### WHAT THE TASK ASKS
Return exactly the lines below, starting with the one that has "Nicholas Ziegler a former principal dancer w" and going on through the one that has "Description".

(DATA TO EXAMINE)

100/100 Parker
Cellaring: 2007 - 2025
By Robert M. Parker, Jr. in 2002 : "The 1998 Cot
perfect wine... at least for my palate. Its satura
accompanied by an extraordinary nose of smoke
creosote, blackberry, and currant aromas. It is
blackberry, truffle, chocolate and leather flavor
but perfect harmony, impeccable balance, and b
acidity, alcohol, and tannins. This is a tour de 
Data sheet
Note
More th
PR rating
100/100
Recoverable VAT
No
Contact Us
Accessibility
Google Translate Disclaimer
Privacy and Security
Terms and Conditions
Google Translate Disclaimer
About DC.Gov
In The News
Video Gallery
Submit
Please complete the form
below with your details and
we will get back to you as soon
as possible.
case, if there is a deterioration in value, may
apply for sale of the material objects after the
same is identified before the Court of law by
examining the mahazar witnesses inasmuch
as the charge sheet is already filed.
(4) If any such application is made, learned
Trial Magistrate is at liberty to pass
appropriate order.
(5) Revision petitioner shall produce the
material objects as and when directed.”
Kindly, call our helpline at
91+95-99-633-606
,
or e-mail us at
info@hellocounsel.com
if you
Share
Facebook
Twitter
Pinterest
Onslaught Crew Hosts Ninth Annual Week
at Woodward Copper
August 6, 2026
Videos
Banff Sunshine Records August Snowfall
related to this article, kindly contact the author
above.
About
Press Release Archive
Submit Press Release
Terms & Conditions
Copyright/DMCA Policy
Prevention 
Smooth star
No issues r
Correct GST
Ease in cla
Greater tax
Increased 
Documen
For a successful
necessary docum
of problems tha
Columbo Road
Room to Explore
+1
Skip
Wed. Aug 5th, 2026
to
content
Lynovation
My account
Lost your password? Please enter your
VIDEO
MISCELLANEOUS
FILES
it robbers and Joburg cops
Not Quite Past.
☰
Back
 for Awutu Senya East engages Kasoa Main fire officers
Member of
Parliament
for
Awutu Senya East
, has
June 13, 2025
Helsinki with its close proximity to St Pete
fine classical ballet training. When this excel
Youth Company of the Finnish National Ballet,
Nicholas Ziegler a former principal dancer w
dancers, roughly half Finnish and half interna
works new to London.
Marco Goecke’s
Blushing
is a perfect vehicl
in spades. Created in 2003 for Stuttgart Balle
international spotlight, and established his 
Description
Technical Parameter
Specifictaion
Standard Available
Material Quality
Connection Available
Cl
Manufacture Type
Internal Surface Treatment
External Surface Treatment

(End DATA TO EXAMINE)

### ANSWER BOX
Nicholas Ziegler a former principal dancer w
dancers, roughly half Finnish and half interna
works new to London.
Marco Goecke’s
Blushing
is a perfect vehicl
in spades. Created in 2003 for Stuttgart Balle
international spotlight, and established his 
Description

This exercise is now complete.